最もはっきりとした実例を一つだけ挙げましょう。ルターは信仰のみによる義化を主張します。そしてすべてのプロテスタントが、これはまた彼らにとっても基本的原則であることに同意することでしょう。さて、聖書は信仰による義化を教えていますが、信仰のみによるのではありません。聖書は、実に平易にはっきりとこう言っています。「たとい私が預言の賜物を持ち、全奥義と全知識に通じ、山を動かすほどの満ちた信仰を持っていても、愛がなければ無に等しい」(コリント前書13章2節)。愛のない信仰のみの価値、それは無なのです!

また主御自らこう言われました。「その日多くの人が私に向かって『主よ、主よ、私はあなたの名によって預言し、あなたの名によって悪魔を追い出し、あなたの名によって不思議を行ったではありませんか』。そのとき私ははっきりと言おう、『私はいまだかつてあなたたちを知ったことがない、悪を行う者よ、私を離れ去れ』」(マテオ7章22-23節)。ですから、彼らは「山を動かすほどの信仰」を持っていましたが、悪の行いのせいで彼らは拒否されました。善き行いのない信仰のみでは、彼らは救われることができなかったのです。

ルターの誤謬、それはむしろ異端ですが、その根本には、人間が行うことは何であれ腐敗しており、それゆえに人間は自分の救いに協力してできるであろうことは何もない、という思想があります。ルターはさらに進んで、義化のあとでさえ人間は腐敗したままであり、それゆえに「善き行い」をすることはできず、そのため善き行いをする必要はない、とまで言います。人間はただイエズス・キリストの功徳に信頼しなければならないのであり、自分の功徳を持つことは決してできない、と主張するのです。そのような悲観的な考え方は、聖書に反しており、また不合理です。それは、罪が害をもたらしたものを天主が癒やし、かつ回復させることができないと言い張るのと同じです! 恩寵のみの力を高めるということを口実にして、ルターは実際には恩寵を破壊します。ルターによれば、恩寵は人間の本性を罪から癒やすことはできません。聖パウロが次のように書いていることとはいかに対照的でしょうか。「あなたたちの中にもそんな人[大いなる罪びと]があったが、主イエズス・キリストの御名により、私たちの天主の霊によって自分を洗い、そして聖とされ、そして義とされた」(コリント前書6章11節)。全く明らかです。あなたたちは大いなる罪びとでしたが、もはや違います。

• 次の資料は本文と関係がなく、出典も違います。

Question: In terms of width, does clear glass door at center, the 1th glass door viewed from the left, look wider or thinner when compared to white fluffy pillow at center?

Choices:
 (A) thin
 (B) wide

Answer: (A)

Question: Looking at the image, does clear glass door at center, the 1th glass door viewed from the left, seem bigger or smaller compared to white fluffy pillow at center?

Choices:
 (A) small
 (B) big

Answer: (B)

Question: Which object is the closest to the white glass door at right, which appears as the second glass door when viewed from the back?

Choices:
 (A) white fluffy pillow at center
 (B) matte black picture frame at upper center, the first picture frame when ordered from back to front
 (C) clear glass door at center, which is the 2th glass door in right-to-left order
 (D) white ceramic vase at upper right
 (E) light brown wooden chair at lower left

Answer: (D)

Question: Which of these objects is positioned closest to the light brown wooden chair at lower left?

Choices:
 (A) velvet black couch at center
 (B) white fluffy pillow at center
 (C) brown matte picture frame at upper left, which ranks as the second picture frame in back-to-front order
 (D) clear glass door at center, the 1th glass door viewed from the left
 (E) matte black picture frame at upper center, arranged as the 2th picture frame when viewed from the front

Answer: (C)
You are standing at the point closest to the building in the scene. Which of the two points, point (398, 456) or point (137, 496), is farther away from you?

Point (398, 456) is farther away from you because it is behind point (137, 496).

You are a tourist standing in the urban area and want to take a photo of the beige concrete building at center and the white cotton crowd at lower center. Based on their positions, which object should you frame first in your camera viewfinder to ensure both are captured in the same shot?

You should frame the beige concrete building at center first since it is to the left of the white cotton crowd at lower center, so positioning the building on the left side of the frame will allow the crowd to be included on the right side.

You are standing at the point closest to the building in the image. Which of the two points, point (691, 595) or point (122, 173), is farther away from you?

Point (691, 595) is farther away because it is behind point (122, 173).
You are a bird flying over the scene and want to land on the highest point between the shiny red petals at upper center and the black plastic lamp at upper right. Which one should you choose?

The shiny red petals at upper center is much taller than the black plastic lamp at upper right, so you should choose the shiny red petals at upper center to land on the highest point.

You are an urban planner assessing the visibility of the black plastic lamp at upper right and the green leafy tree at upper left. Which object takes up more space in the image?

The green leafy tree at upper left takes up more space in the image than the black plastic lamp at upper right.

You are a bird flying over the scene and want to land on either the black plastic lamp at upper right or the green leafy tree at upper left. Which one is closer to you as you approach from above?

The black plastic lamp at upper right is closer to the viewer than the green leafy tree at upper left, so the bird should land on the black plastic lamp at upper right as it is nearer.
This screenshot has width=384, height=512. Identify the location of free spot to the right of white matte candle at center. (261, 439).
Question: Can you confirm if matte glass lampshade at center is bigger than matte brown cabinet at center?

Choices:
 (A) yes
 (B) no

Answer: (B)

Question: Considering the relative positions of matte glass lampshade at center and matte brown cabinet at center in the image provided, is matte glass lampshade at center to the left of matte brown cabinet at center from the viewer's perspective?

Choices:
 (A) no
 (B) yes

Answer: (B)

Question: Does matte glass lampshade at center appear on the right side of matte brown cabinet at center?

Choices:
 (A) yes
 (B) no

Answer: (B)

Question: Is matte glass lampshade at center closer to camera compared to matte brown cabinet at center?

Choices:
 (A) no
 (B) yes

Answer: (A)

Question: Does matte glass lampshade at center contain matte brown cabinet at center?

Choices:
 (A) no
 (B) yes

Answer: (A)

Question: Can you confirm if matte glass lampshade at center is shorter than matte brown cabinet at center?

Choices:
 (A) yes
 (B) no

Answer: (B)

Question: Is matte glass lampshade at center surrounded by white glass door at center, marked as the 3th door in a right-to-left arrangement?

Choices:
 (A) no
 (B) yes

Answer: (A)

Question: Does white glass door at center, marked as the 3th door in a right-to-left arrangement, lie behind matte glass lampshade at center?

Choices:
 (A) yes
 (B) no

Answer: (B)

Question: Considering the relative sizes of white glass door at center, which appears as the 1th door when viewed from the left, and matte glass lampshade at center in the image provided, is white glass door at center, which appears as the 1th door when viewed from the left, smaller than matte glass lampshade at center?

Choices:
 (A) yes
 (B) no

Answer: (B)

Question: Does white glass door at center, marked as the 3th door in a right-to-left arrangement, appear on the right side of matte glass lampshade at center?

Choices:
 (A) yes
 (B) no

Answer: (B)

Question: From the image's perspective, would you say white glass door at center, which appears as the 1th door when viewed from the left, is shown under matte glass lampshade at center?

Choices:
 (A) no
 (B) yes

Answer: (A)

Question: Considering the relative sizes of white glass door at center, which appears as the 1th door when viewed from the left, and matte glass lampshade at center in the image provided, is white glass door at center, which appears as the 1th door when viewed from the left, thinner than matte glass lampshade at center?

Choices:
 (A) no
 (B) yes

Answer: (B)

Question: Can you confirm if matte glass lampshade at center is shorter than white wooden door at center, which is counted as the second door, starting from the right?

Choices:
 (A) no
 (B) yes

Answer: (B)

今やあなたたちは「キリスト・イエズスにおいて天主のために生き」(ローマ6章11節)ているのです。また、聖ペトロも非常にはっきりと言います。キリストは「そのお体に私たちの罪を背負って木につけられた。それは私たちを罪に死なせ、正義に生きさせるためである。あなたたちはその打ち傷によって癒やされた」(ペトロ前書2章24節)。まことに癒やされ、もう腐敗してはいません。

うわべの外面的でしかない義化と隠されるだけで消されることのない罪、このルターの考えは、聖パウロの教理に完全に反しています。聖パウロにとって、罪は葬られ、終わり、もはや存在していないのです! ルターは、洗礼が私たちを天主の法から自由にし、その結果、人はもはや天主の法に従う義務はないと言い張っています。それは全く不合理です! 洗礼は、罪から、悪魔の支配から自由にしますが、天主から、天主の法から自由にするのではありません。洗礼が行うことは、私たちを天主の友に、天主を愛しそれゆえに天主の法を愛する友にすることです。ですから、この天主の法は、もはや重荷ではなく友であり、光であるのです。「lex lux―法は光である」(箴言6章23節)。これは、私たちが重荷の下にいるように「法の下に」いるのではなく、法の友として「法とともに」いる、また法に従うがゆえに「法の中に」さえいる、という意味で言っています(コリント前書9章21節参照)。天主の法それ自体から自由になりたいと思う者は、そのことによって、自分が天主と同意せず、天主が愛するものを愛さず、それゆえに天主の友ではないということを証明しています。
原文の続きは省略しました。